I think over time thoughtful human beings have dealt with pain and suffering in millions of ways, perhaps billions of ways. Because it is a universal state of being, they come to all of us in one form or another. I am curious to learn how individuals whose lives can be publicly accessed have defined the context and relationships that have led to a growth mindset. I am thinking of poets and those I call “notables” in my painting sketch project. I am eager to see what I can learn from their unique perspectives and how they spent their lives in “appropriate livelihood,” another of the eight steps on the Path.

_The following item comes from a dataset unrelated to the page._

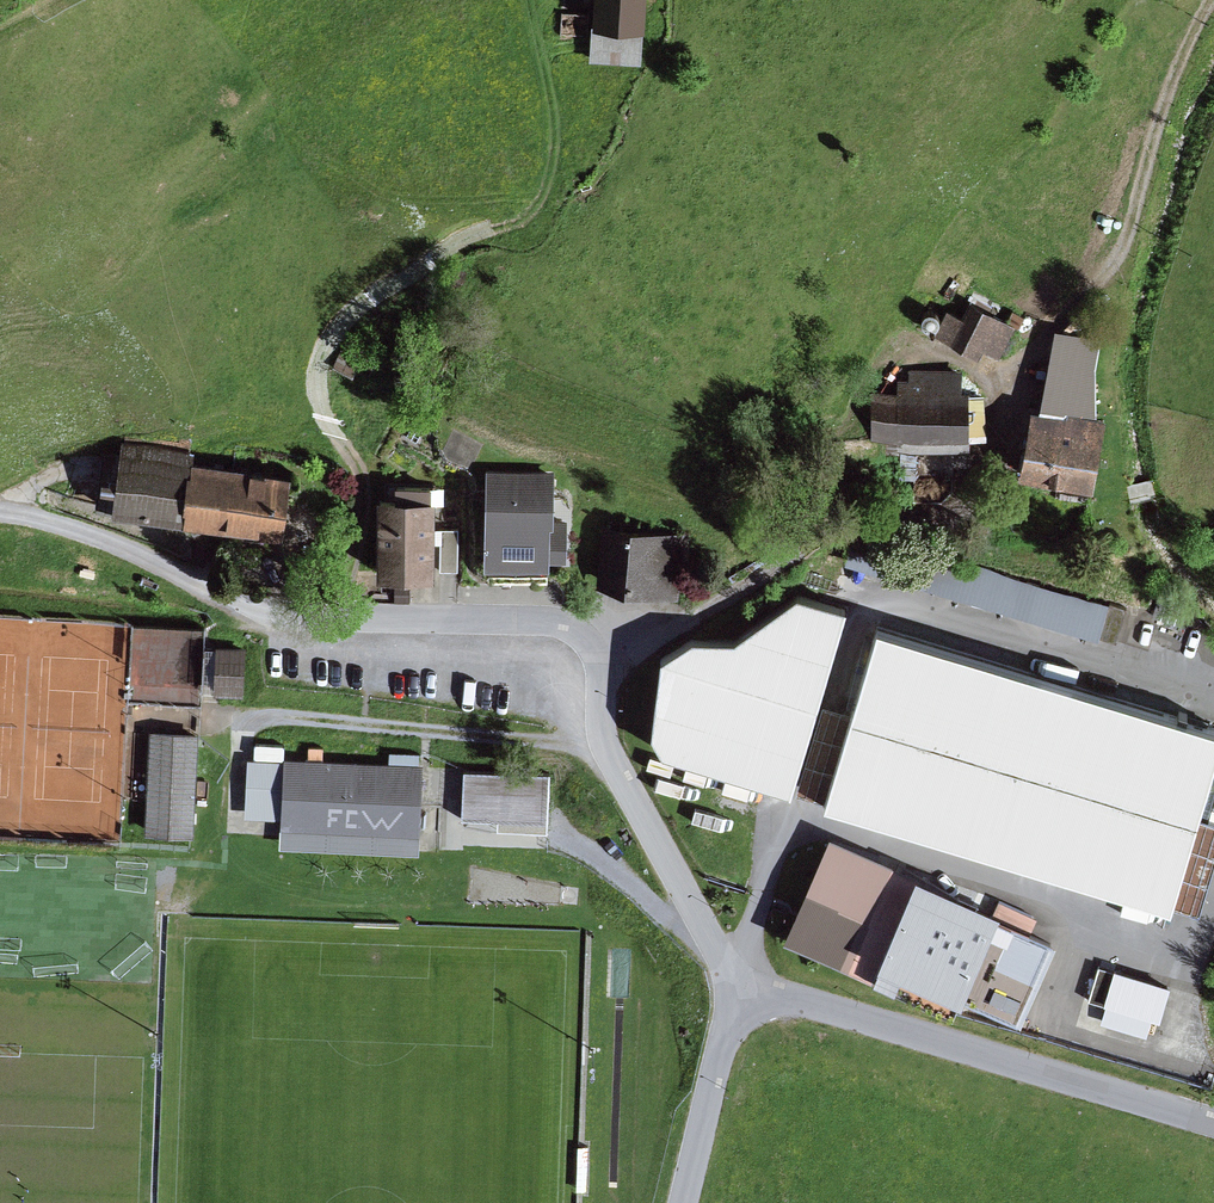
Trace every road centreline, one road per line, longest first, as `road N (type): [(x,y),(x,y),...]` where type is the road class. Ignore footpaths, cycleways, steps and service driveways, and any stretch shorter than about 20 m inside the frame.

So, my intention is to highlight those individuals who illustrate how to think about the world in which they live/d and to see where that led them. In a way, it is to see how they might have managed pain and suffering as a path to personal growth. I think this is what intrigues me about my own life and think it must also be true for so many others. The present times are an incubator for how a growth mindset is possible when so many puzzles lie before us and we find ourselves confused and tangled in fact, fiction, technological changes, social disconnections, distractions, temptations, and exhaustion. The Buddha continues to offer a methodology for tackling the pain and suffering that weigh on all of us one way or another. In the back of my mind I have the intention of offering these little essays to children in my grandchildren's cohort when they are faced with the conundrums of discernment and their personal agency in a world that is continually changing and challenging. The stories to be told about the Buddha and by the Buddha are intergenerational gems that can be treasured as a resource for engaging in a turbulent and sometimes fearful (but always joyful) world.